The Virginia Glee Club disbands — in 1912
This week’s Virginia Glee Club history post comes a little late, but better late than never because it sheds light on an interesting chapter of the Club’s history—its apparent, and apparently intermittent, disappearance in the years between 1905 and 1915. Thanks to a new item that has turned up in Google Books, and which I finally got a photocopy of today, I think we can piece together a fairly decent timeline.
We can piece together the history from a few scraps of evidence. First, UVA historian Philip A. Bruce, who wrote the history of the University’s first hundred years, alluded to the Club’s troubles between 1905 and 1915:
…no play was offered in 1910-11. This fact led to the revival of the Glee Club, an association which had disbanded in 1905. A mass-meeting of all the students interested in music was held; a new vocal and instrumental club organized; and rehearsals at once began. This club was composed of twenty members. It gave two concerts in Cabell Hall and four beyond the precincts. Choruses, quartets, and vocal and instrumental solos, were skilfully rendered. This association failed to re-form in 1912-13 and 1913-14, as the result of the absence of an experienced and attentive director and manager.
We know that the group was still active in the fall of 1905. A letter written on October 29, 1905 by Sue Whitmore, the mother of a University of Virginia student, mentions her enjoyment of hearing the Glee Club perform.
We also know that the Club was around in January 1914, from photographic evidence (above). Then, in 1915, the group was “reorganized” and “trained scientifically” by Professor A. L. Hall-Quest.
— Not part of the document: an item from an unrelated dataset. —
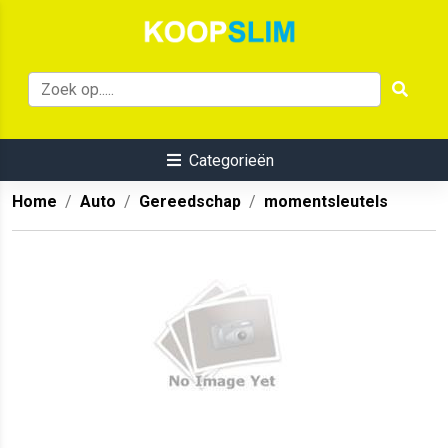
Categorieën
Home
Auto
Gereedschap
momentsleutels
But what happened to the group between 1905 and 1914? What did Bruce mean that it “failed to reform”? He laid its failure to succeed on poor leadership, but on what evidence? Here’s where the new discovery sheds some light.
In early October of 1912, the following notice appeared (and was reproduced in the Alumni Bulletin, series 3, vol, 5):
We, the officers of the University of Virginia Glee Club, in consideration of the disadvantageous circumstances under which the afore-mentioned club has operated within the past three years, do officially declare said club disbanded, believing that by so doing an ultimate success may be achieved along another line. (Signed): Roger M. Bone, president, Robert V. Funsten, vice-president, Vaughan Camp, secretary, C.A. McKean, treasurer.
(Thanks to the fine folks at Special Collections for sending me a photocopy of the bulletin.)
So now we have a timeline:
- In late 1905 or maybe early 1906, the Glee Club disbands.
- In 1910, the Club reforms, responding to a musical vacuum left by the demise of the Arcadians, a musical theatre group, and struggles for a few years with inexperienced musical and logistical leadership.
- At the beginning of the third season, in October 1912, the officers of the time disband the group temporarily.
- At the beginning of the fall 1913 semester, the group re-forms (though the photo is dated January 1914, the re-formation must have happened in the fall—the odds of getting so many young men into matching suits for an official portrait in less than a month are probably no better then than they are today).
- In 1915, the students connect with a professor, A. L. Hall-Quest, who has connections to the Princeton Glee Club tradition and who sets them on a sturdier footing.
Bruce overstated the hiatus by a year, based on the photographic evidence, but otherwise he was right on. The timeline speaks of an organization that was making it, or not, year-to-year, with little to no institutional support. That sort of existence resonates with my memory of the group between 1990 and 1994, with one difference: we had alumni who cared about the group enough to keep it afloat, and the Club guys of the early 20th century did not. There wasn’t a real alumni association, to speak of, until the first World War.
The next question, which will have to wait for another post, is: what happened after Hall-Quest left? He resigned in 1918, and Arthur Fickénscher didn’t take his job at UVa, and the directorship of the group, until sometime in the 1920s. But this answer might have to wait until I can get back to Charlottesville to do some real research.